In porting this device to other systems, there are a number of issues
to consider. Some of these are correctness issues and are particularly
important, because they deal with ensuring that there are no race
conditions in load/stores.  Such correctness problems may show up only
at high load or numbers of processes, and so it is important to be
careful with them.

Other issues address performance problems.  With this device, very
good performance is possible.  But a single misstep (say an extra
cache miss caused by an out-of-order load or store) can cause a
significant performance degradation.

Choice of device: 

If it is possible to make ALL memory (including the
stack) visible from other "processes" (process in the MPI sense, see
below), then a modification of this device that does single copies from
source to destination, at least for long messages (rendezvous) should be used.

Correctness:

Is the system (hardware + software) sequentially consistent?  If not,
can it be forced to be (e.g., through the use of "sync" instructions
and special compiler options)?  Are a subset of instructions sequentially
consistent (e.g., vector move instructions)?

Is the system cache-coherent?  If not, is there a way to avoid forcing
cache flushes (for example, using cache bypass instructions for all read/write
operations)?  Systems with vector instructions (and assembly routines) may
find those useful.

Performance:

These are not so much a series of steps as things to think about.

What is the cache line size (both to avoid false sharing in locks and to
attempt to reduce the number of separate cache lines touched)?

What is the best way to transfer a cache line from one processor to another?

Is the cache write-through or write-back?

What is the best way (in terms of performance) to allocate shared
memory (for example, is shmat preferable to mmap?  mmap with special
options?)?

Are there ways to implement lock-free single consumer/multiple writer
queues and/or stacks?

What is the fastest way to perform a memcpy?  Can special
alignment/length rules help?

What are the preferred locks?  Can special locks be written that are
faster (e.g., not persistent like SYSV or not nestable like some
thread locks)?

Are there performance improvement tools?  What is the preferred way of tuning 
a program?  Are there special restrictions (e.g., not on forked programs
or threaded programs)?

What is the penalty for a cache miss?  Are there TLB issues?  

What is the proper way to implement a spin look in an exclusive-use
environment?  In an over-subscribed environment?

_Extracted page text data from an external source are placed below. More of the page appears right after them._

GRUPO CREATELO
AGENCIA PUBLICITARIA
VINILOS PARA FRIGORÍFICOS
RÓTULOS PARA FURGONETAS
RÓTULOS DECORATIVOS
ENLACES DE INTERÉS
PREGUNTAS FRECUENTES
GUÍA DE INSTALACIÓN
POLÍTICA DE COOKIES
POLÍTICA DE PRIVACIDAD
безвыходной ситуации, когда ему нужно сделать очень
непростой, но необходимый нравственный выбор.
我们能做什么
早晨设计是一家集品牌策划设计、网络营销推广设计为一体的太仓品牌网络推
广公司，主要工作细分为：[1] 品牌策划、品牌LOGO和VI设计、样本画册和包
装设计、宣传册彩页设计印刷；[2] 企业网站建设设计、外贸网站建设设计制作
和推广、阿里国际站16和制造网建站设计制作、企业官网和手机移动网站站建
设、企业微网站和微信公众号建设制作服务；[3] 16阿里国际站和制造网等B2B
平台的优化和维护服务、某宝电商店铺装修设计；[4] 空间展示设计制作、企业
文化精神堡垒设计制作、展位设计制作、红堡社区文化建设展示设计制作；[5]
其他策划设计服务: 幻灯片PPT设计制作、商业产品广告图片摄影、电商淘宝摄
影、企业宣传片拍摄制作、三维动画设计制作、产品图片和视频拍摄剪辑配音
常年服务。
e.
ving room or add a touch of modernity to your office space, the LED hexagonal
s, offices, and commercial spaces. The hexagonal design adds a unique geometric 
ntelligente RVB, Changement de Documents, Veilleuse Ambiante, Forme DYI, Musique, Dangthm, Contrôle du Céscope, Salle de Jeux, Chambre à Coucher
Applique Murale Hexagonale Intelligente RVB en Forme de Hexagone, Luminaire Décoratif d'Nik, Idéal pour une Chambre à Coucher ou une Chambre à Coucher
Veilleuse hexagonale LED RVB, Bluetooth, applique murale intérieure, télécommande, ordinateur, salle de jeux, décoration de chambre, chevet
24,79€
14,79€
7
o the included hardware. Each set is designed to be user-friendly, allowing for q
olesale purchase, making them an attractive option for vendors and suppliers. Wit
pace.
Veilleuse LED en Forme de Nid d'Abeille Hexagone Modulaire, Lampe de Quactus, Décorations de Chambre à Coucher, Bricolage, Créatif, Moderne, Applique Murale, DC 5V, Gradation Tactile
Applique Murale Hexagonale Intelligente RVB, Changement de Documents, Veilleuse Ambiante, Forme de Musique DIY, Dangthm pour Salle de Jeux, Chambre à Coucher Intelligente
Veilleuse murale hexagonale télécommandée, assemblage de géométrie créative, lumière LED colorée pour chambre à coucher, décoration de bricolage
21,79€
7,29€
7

How are "processes" scheduled?  Can they be gang-scheduled?  Note that
this may suggest different strategies for creating the processes (most
MPI applications are more efficient if gang-scheduled).

Is there a high-resolution, low-overhead clock?  In an SMP, is the
same value returned by all processors (so that MPI_WTIME_IS_GLOBAL can
be set true)?

Miscellany:

If you DO use the SYSV routines, be sure that the users know about the
dangers.  The script util/cleanipcs can be used to remove all ipcs.
WARNING: if another application is using the SYSV ipcs deliberatly (i.e., 
is still running or is exploiting their persistence), cleanipcs will 
break that application.  Users should use ipcs and ipcrm in that case.

The "ready" value that is used is a single 0/1 value.  Since an entire
word is used, this could contain more data as long as an empty
indication was always easy to test for (probably must be 0 for that,
at least in some bit).  One possibility is to store the address of the
receivable packet instead of "1"; in this case, the user can run
through the packet ready list (possibly with a vector or
cache-optimized loop) and, once a ready packet is found, needs not
compute the address of the packet.

It may (or may not!) be a good idea to put the "ready" indicator into
the packet.